You place your order with Vigsittaboot—25 minutes, he says—and plop yourself onto the stool beside the counter. When the couple departs with their takeout, you take one of the chairs.
Smells waft into the tiny, low-slung room—Thai bird chilis making contact with peanut oil, holy basil leaves sizzling away, whiffs of ginger and garlic. You distract yourself for a half-hour by leafing through a paperback copy of The Dhammapada. Another customer walks in, jingling the wind chimes. The sound alerts Vigsittaboot, who emerges from the kitchen with that customer’s takeout bundle.
“OK,” says the chef, looking in your direction. “Now I start on your order.”
You return to the sacred teachings of the text, trying to follow its prescriptions for tranquility and inner peace, even as you find yourself becoming more impatient by the minute.
As The Dhammapada teaches, harmony in all things: What makes Thai X-ing so frustrating is also what makes it so worthwhile.
Vigsittaboot’s inability to multitask in the manner of a veteran short-order chef pays off handsomely in his undivided concentration on your order. When he’s making your food, he’s not generally doing anything else. And from prep to saucing, his are the only hands involved. Not all of his dishes sing (stir-frys, the epitome of quick, intensive cooking, are a flat note), but all of them cohere.
In his free time, Vigsittaboot makes art, some of which is on display in the waiting room—colorful, finely wrought mixed-media sculptures that reward the attentive viewer with a wealth of detail. So it goes with his cooking. Leaves of fresh mint are a smart touch in the nam tok, perfuming the cold slices of beef and playing against the tart lime marinade. Crisp green beans offset the richness of the pork ribs in green curry and—like a complementary accent in a room—pick up the color of the sauce. Ka prow, too frequently a chicken-dominated dish, becomes here an intriguing and delicious showcase for the way black mushrooms (chewy, earthy) work with and against thin, long slices of ginger (crunchy, aromatic). And larb gai, that light, lively appetizer salad, not only is mouth-puckeringly bright (credit a few extra shots of fish sauce and lemon juice) but also benefits from ground chicken that isn’t overcooked.
Spring rolls are usually a bad bet to hold up to long travel; but Vigsittaboot gives them a tight, painstaking roll (which keeps the fry oil from the veggies within) and cooks them just past the point of golden-brown.
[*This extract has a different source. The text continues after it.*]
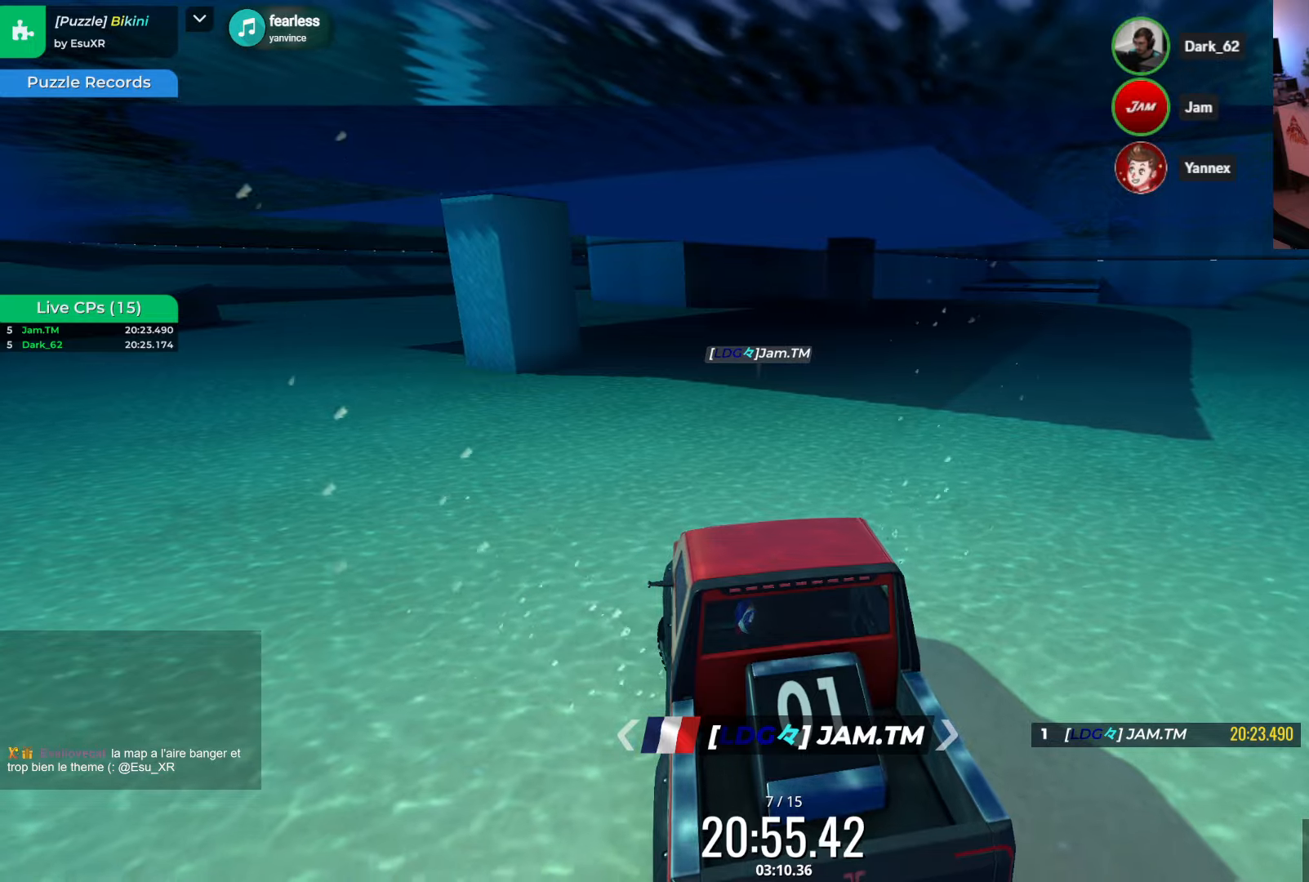
{"keys": ["down", "right"], "events": [[150, "left", "up"], [200, "right", "down"]]}
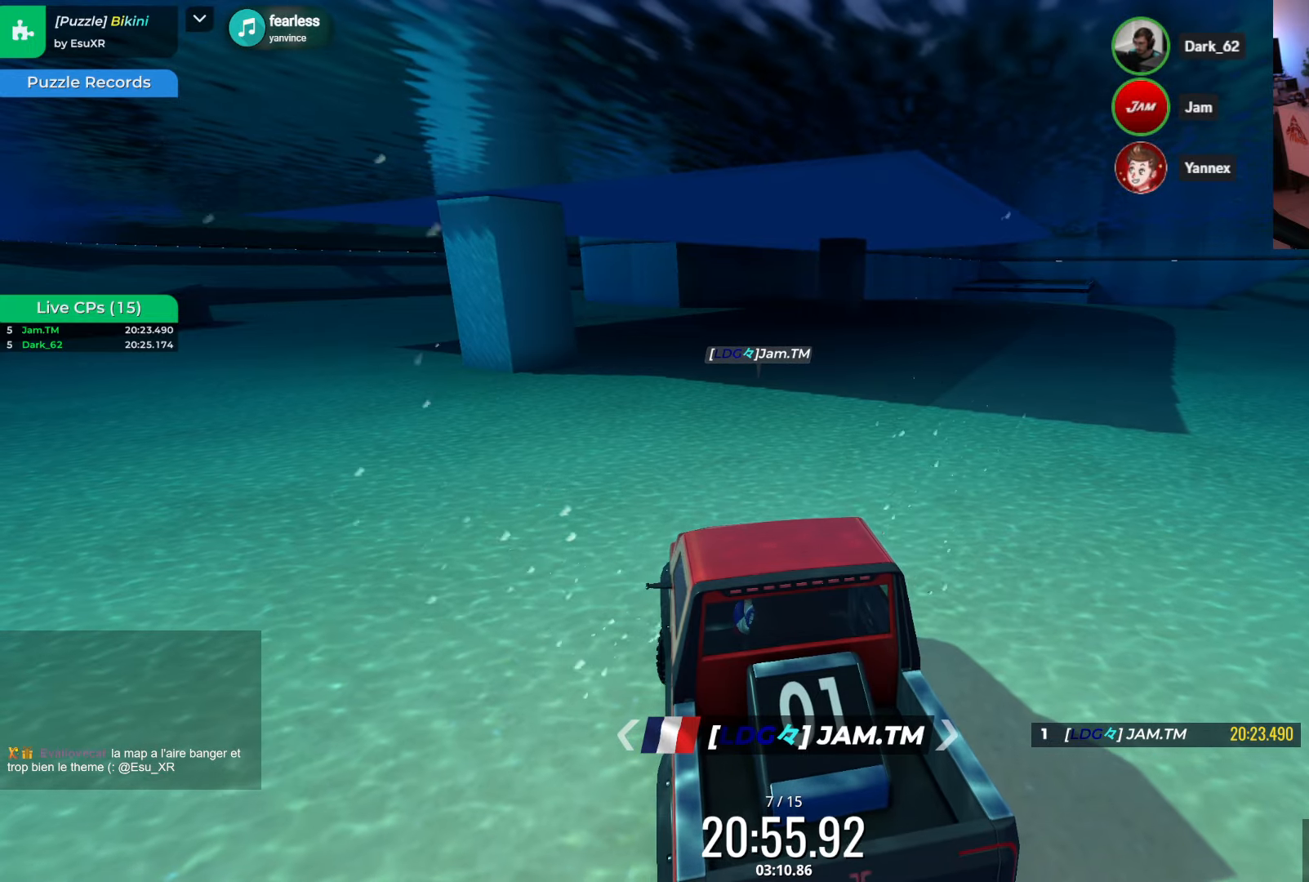
{"keys": [], "events": [[416, "down", "up"], [450, "right", "up"]]}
When I took one from its Styrofoam container after 30 minutes, it actually crunched.
The highlight of my meal, of course—the highlight of the week, for that matter, or maybe even the month—was the salmon in red curry. When I woke up the morning after, the memory of its lushness and heat was lodged in my consciousness like a dream. I went back that night for more, rationalizing my craving as a crucial test of quality control. This time, of course, I made sure to call ahead. The wait was shorter, but it was still a wait. I again cracked open The Dhammapada, spending my half-hour on a passage called “The Pairs,” which encourages the reader to perceive the world with serenity. I copied a stanza into a notebook, to remember the words. I already knew I would remember the fabulous curry.
Two days later, I was back. My food was
ready when I walked in. I was stunned. Had Vigsittaboot’s sense of time suddenly improved? Had I demonstrated my loyalty as a customer—and therefore my claim to an expedited order? Had I reached some strange, exalted state of being? Whatever it was, one thing was certain: I was making myself one with Thai X-ing.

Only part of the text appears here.